County officials previously claimed they knew of no unanswered 911 calls that morning; yet, 41 calls were considered “abandoned” – meaning “the caller hung up before the dispatcher answered.”
“We had friends calling us that had family members that live over there, like, ‘What do we do? No one is coming to help,” Hernandez said. “Everybody just jumped in.”
Volunteers from the neighborhood, across the state, and across America streamed in to help with the recovery. Hernandez said she fed and housed 41 firefighters from Alabama.
Still, she felt Travis County’s response was lackluster.
“We couldn’t get any help from anywhere,” Hernandez said. “My daughter is 15 years old, and I had her and her friends out there volunteering to help. She had to witness a body being pulled from the creek – kids shouldn’t have to see that. We shouldn’t even have to see that, that’s not our job.”
Looting became a persistent problem during the recovery, as The Dallas Express reported. At one point, an entire pallet of donated chainsaws went missing. After several days, troopers with the Department of Public Safety responded to help guard the property.
In the beginning, volunteer groups were uncoordinated and were “stepping on each other’s toes,” Hernandez said.
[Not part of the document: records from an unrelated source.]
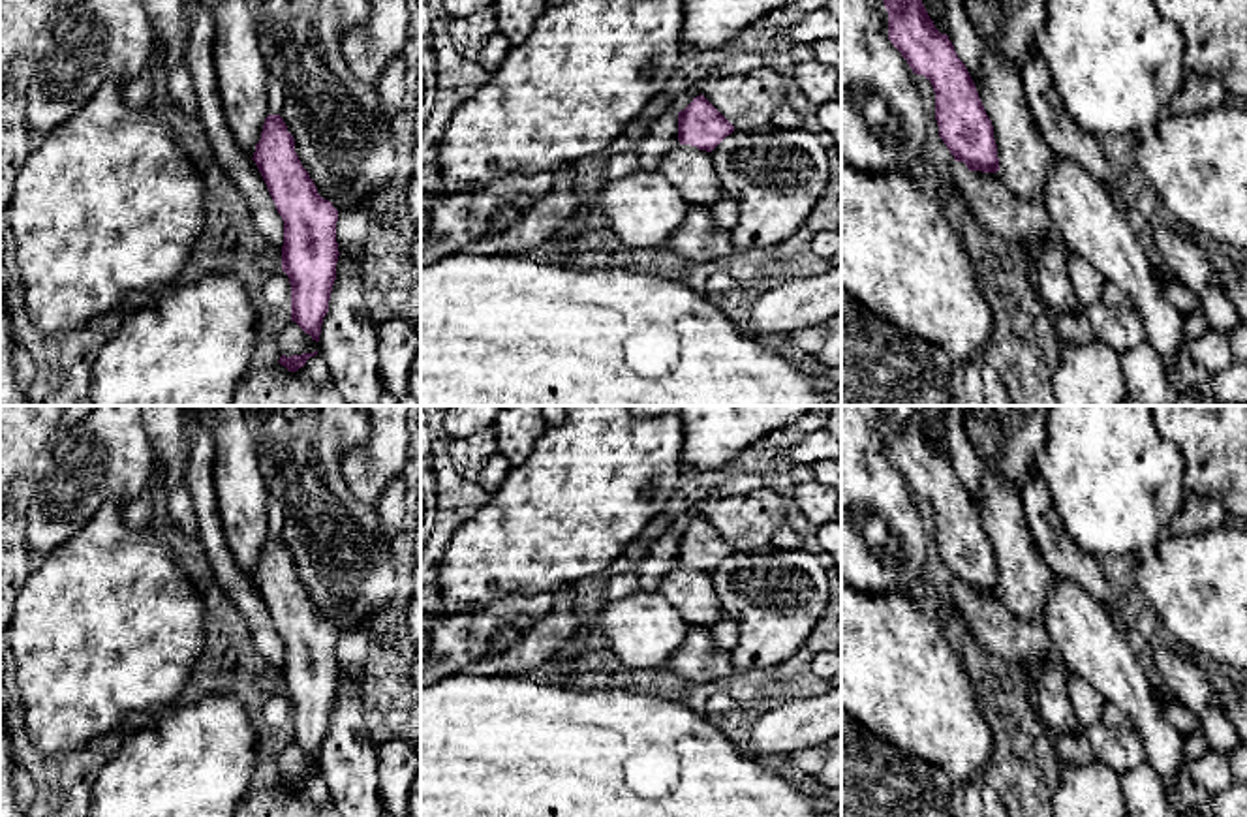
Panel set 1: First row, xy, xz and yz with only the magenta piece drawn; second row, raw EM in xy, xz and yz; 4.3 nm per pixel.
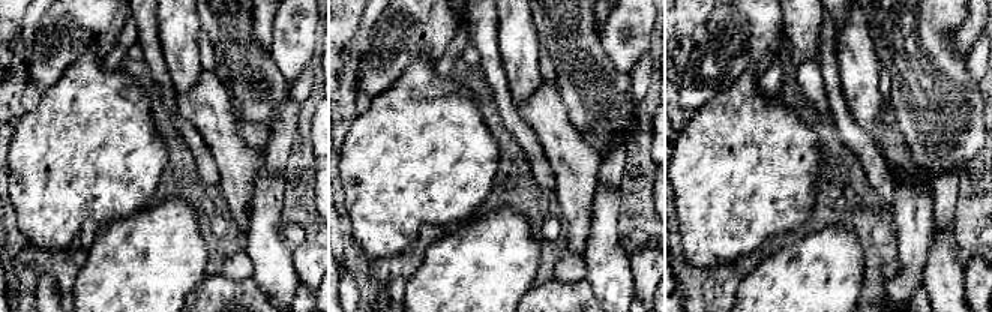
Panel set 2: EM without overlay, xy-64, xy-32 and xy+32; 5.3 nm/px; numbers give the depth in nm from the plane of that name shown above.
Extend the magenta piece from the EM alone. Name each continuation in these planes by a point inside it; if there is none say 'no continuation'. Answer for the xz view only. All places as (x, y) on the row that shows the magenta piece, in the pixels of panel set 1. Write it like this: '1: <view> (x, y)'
no continuation

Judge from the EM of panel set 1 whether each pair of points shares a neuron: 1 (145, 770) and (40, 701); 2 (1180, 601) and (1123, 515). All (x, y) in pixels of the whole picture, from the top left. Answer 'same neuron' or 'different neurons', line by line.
1: different neurons
2: different neurons

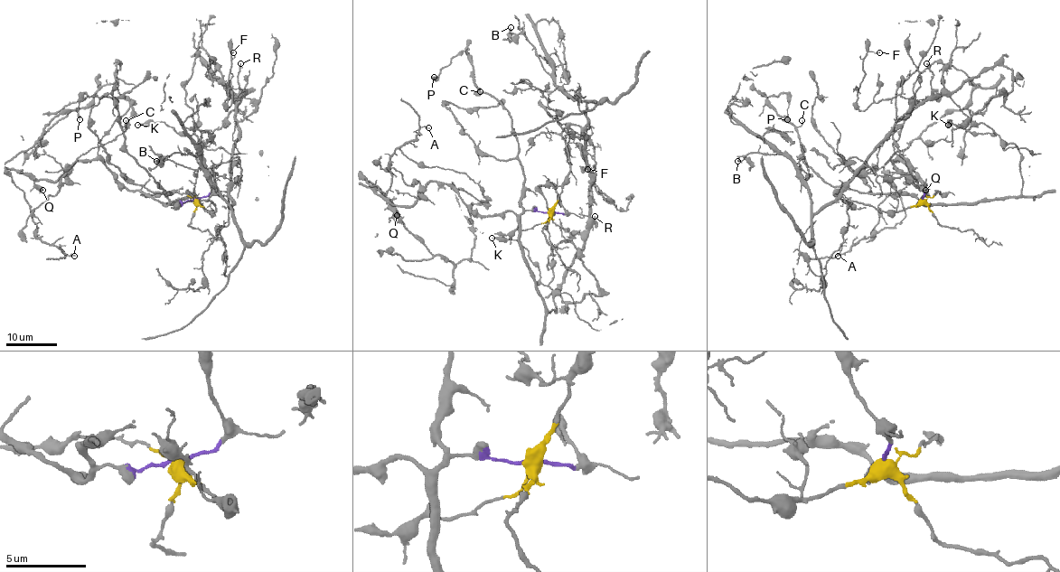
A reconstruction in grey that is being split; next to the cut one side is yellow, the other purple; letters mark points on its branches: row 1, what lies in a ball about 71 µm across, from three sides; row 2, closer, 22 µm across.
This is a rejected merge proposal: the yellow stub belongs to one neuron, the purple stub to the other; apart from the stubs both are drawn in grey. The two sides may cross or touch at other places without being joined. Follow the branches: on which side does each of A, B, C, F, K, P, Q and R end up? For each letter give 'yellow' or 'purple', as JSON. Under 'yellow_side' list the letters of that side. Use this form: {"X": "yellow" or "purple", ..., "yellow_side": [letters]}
{"A": "purple", "B": "yellow", "C": "purple", "F": "yellow", "K": "purple", "P": "purple", "Q": "purple", "R": "yellow", "yellow_side": ["B", "F", "R"]}

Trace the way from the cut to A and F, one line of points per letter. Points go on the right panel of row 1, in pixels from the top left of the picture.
A: (922, 199), (893, 144), (914, 82), (942, 62), (969, 79), (970, 101), (884, 164), (905, 216), (839, 255)
F: (922, 199), (883, 211), (834, 195), (908, 109), (901, 95), (858, 109), (862, 59), (879, 51)

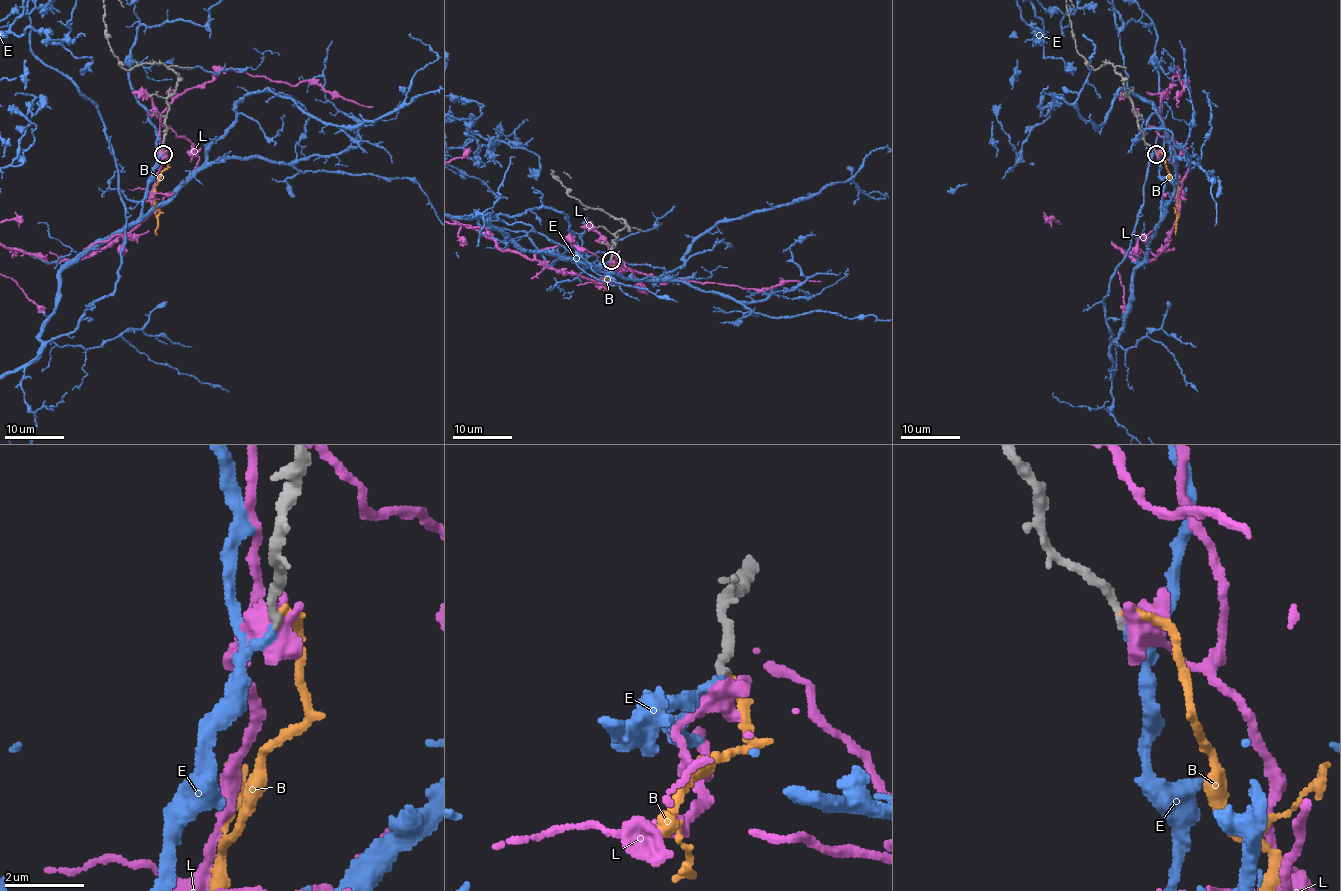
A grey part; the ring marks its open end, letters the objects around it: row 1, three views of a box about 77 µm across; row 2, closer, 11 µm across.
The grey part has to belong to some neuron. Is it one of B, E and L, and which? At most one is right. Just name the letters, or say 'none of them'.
E

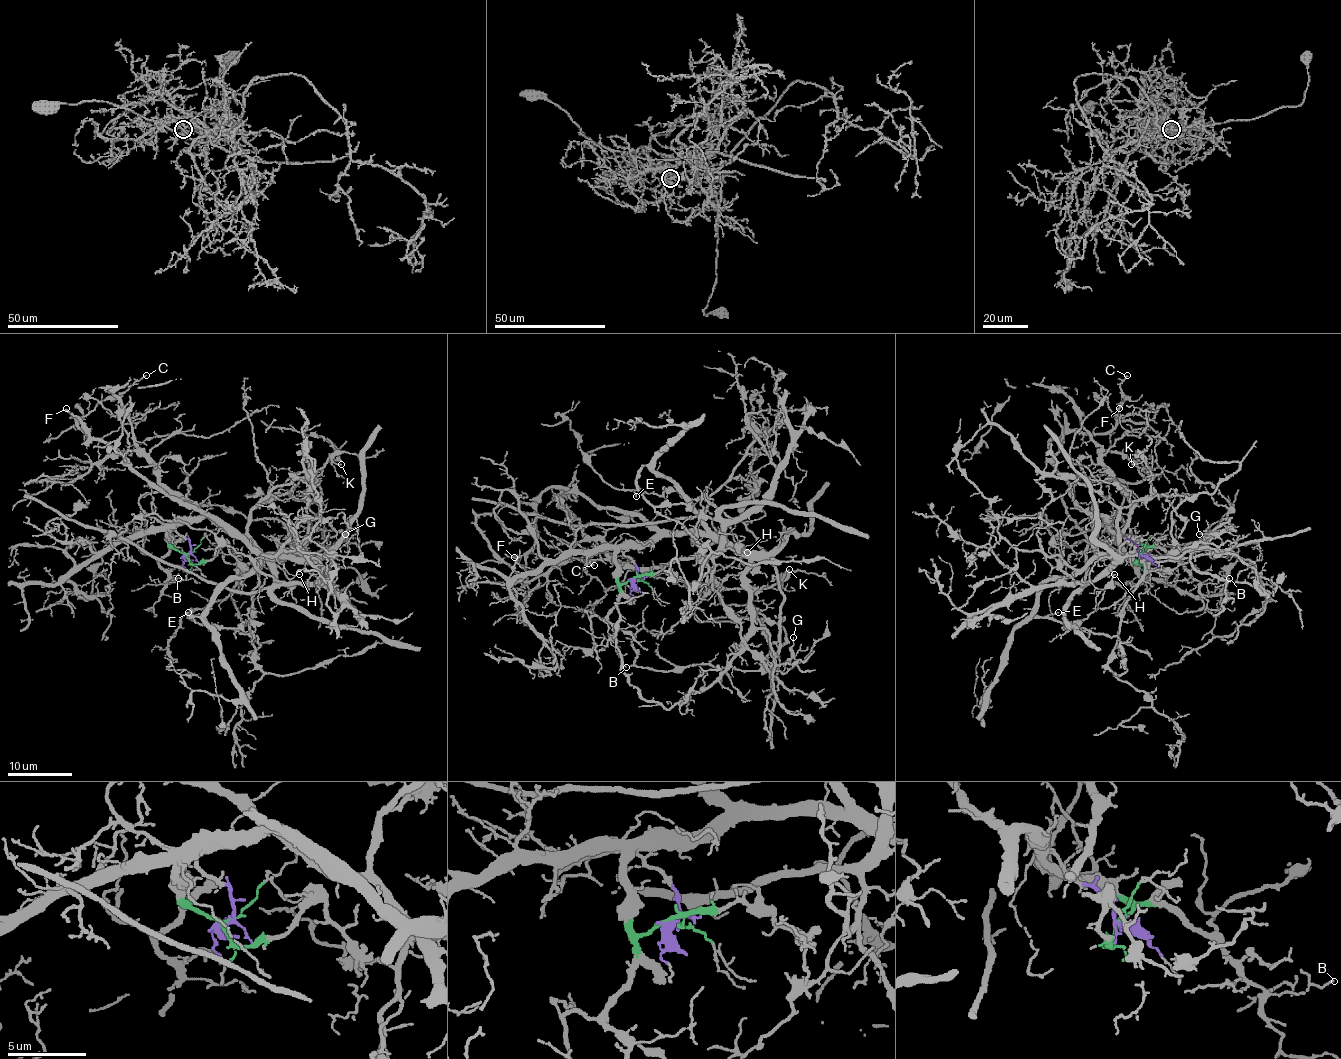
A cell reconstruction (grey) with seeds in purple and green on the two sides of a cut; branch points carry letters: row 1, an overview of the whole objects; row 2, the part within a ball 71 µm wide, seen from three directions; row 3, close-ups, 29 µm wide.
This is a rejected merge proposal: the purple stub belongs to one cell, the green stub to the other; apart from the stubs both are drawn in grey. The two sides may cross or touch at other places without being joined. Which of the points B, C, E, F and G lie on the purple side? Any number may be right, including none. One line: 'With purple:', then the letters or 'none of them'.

Now, they have begun coordinating through the Core CARE Program – previously known as adopt-a-family – assigning specific volunteers or groups to each family, with a “care captain” to provide monthly care packages and regular check-ins.
Initially, the community needed essentials like water and toilet paper; now, residents need to rebuild.
“Everything we’ve gotten has been for free, but we had to transition because in the beginning it would come from just the ‘average Joe,’ people that just wanted to help,” Hernandez said. “Now we need bigger stuff, we need contractors.”
“Being three and a half months in, you can’t get that much stuff for free anymore. You tap out your resources,” she added.
Numerous other volunteer groups have been helping with the recovery, according to Hernandez – including the Austin Disaster Relief Network, Cajun Navy 2016, the Round Mountain Baptist Church, and the Travis County Recovery Alliance.
Volunteers are expecting Travis County to begin disbursing funds soon to support the rebuilding process, according to Hernandez.
“It was really hard,” she said. “There’s still so much stuff to do.”